18 Oct Media Highlight: Why ETFs Should be in Your 401(k)
Among pooled investment vehicles, ETFs are the relative newcomer but have quickly become a favorite among individual investors seeking low-cost, tax-efficient access to a wide variety of asset classes. Between January and August 2017, ETFs took in almost $300 billion.
Despite their popularity, they are vastly underutilized in workplace retirement plans.
According to the Investment Company Institute, mutual funds account for more than two-thirds of the $5 trillion in assets held in employer-sponsored 401(k) plans, with ETFs making up only a fraction of the remaining third.
To shed light on this issue, TheStreet, the online publishing platform founded by Jim Cramer, turned to Kip Meadows, CEO of Nottingham, for expert insight into why 401(k) participants may benefit from utilizing ETFs versus mutual funds for their retirement savings.
According to Kip, the primary benefit ETFs offer over other pooled investment funds comes down to trading. Purchasing ETFs is virtually identical to purchasing any common stock on a listed exchange, and can be done through any broker dealer as a share purchase. On the other hand, options to purchase mutual funds can be limited because most major brokerage firms charge a fee for mutual funds to access their platform. These fees keep mutual fund expense ratios high, and make some mutual fund families unavailable.
Conversely, ETFs offer exposure to a diverse selection of investment markets and asset classes, and tend to have a lower expense ratio than open-end mutual funds.
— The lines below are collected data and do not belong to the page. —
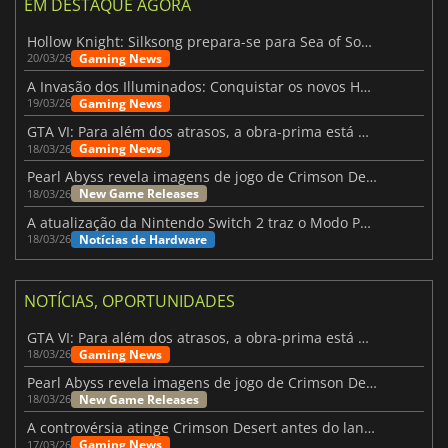
EM DESTAQUE AGORA
Hollow Knight: Silksong prepara-se para Sea of Sorrow com um patch
Gaming News
20/03/26
A Invasão dos Illuminados: Conquistar os novos Helldivers 2 Atualização!
Gaming News
19/03/26
GTA VI: Para além dos atrasos, a obra-prima está quase a chegar
Gaming News
18/03/26
Pearl Abyss revela imagens de jogo de Crimson Desert para a PS5
New Game Releases
18/03/26
A atualização da Nintendo Switch 2 traz o Modo Portátil aos jogos mais antigos da Switch
Notícias de Hardware
18/03/26
NOTÍCIAS, OPORTUNIDADES
GTA VI: Para além dos atrasos, a obra-prima está quase a chegar
Gaming News
18/03/26
Pearl Abyss revela imagens de jogo de Crimson Desert para a PS5
New Game Releases
18/03/26
A controvérsia atinge Crimson Desert antes do lançamento
Gaming News
17/03/26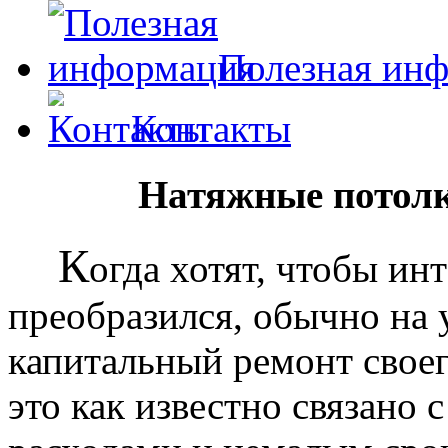
Полезная ин
Контакты
Натяжные потолк
К
огда хотят, чтобы ин
преобразился, обычно на
капитальный ремонт своег
это как известно связано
This makes them an attractive option for retirement plan participants, and the lack of penetration in this space could represent an area of opportunity and untapped potential for fund sponsors thinking about breaking into the ETF landscape.
“All other things being equal, almost any ETF has an opportunity to outperform a comparable mutual fund of similar style, simply due to a lower expense ratio,” Kip is quoted as saying in the article.